Aufgrund dieser Tatsache kommt zumindest der Verdacht auf, dass dieser Mindestlohntarif – das habe ich gesagt – ein Schutzinstrument ist. Es ist zumindest seltsam, meine Damen und Herren, wenn sich zwei Partner einigen, um die Belange Dritter festzuschreiben. Verwunderlich dabei ist, dass sich gerade die Post immer stärker sogenannter Billiganbieter selbst bedient und dadurch eigene Arbeitsplätze in Gefahr bringt. In letzter Zeit entstehen immer mehr Annahmestellen, bei uns in Bremerhaven zum Beispiel bei kleinen Einzelhändlern. Da gibt es gelbe Pakete, Briefmarken und Postannahmen direkt neben dem Lebensmitteltresen. Ich möchte gern einmal allen Ernstes wissen, was diese Geschäfte denn dafür bezahlt bekommen! Stundenlohn ganz gewiss nicht!

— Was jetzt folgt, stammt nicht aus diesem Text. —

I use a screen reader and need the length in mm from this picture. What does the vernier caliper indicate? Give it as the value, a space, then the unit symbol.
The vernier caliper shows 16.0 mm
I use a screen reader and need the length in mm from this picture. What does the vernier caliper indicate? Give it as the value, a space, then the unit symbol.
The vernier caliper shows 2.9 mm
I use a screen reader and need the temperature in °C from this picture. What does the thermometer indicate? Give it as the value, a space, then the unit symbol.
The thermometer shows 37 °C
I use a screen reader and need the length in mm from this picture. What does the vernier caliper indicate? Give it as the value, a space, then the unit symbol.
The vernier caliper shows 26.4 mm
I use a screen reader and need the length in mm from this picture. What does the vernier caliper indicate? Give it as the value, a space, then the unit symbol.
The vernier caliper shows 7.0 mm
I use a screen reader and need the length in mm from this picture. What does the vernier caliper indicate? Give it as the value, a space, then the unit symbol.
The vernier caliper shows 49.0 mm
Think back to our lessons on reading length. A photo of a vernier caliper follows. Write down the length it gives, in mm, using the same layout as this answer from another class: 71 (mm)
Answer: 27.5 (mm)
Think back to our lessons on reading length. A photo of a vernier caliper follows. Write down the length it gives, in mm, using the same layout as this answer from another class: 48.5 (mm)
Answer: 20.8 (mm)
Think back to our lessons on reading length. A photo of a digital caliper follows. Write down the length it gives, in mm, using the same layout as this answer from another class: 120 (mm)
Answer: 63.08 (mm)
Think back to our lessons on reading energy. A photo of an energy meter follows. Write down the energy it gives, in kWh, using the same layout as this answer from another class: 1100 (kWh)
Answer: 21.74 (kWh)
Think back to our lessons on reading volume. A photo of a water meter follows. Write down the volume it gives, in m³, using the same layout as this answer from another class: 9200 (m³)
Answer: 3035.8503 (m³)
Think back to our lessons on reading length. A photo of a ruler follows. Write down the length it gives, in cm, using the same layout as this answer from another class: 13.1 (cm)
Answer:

Frau Troedel, ich muss Ihnen recht geben: Die neuen Tarifverhandlungen mit der Post stehen im nächsten Frühjahr an. Sie laufen bei ungefähr 6 Prozent. Ich möchte einmal sehen, was die Post dazu sagt. Die Post hat jetzt schon angekündigt, dass sie den Beschäftigungspakt in die Diskussion bringt. Der Beschäftigungspakt ist nichts anderes als die Festschreibung von Arbeitsplätzen ohne Kündigung, und wenn die Post dies jetzt schon sagt, dann weiß man, was sie beabsichtigt, nämlich sich von teurem Personal zu trennen und dann auf das andere Personal umzustellen. Wir werden das sehen. Ich freue mich jetzt schon auf die Diskussion in diesem Haus, gerade von den Mitgliedern der Gewerkschaften, was sie dann dazu sagen werden.
(Beifall bei der CDU – Abg. R ö w e k a m p [CDU]: Harry, das reicht! – Abg. D r. S i e - l i n g [SPD]: Was sind denn das hier für Souffleusen? – Heiterkeit bei der SPD)
Die CDU, meine Damen und Herren, ist nicht gegen den Abschluss eines Entsendevertrags. Die Voraussetzungen müssen stimmen, und diese Voraussetzungen stimmen nicht, das haben wir gesagt. Wenn die 50 Prozent aller Beteiligten erfüllt sind, wird die CDU die Letzte sein, die diesen Vertrag ablehnt. So werden wir diesem Vertrag jedoch nicht zustimmen.
(Beifall bei der CDU – Abg. R ö w e k a m p [CDU]: Das war ein schönes Schlusswort! – Abg. D r. S i e l i n g [SPD]: Was werden Sie denn auf Ihrem Parteitag beschließen?)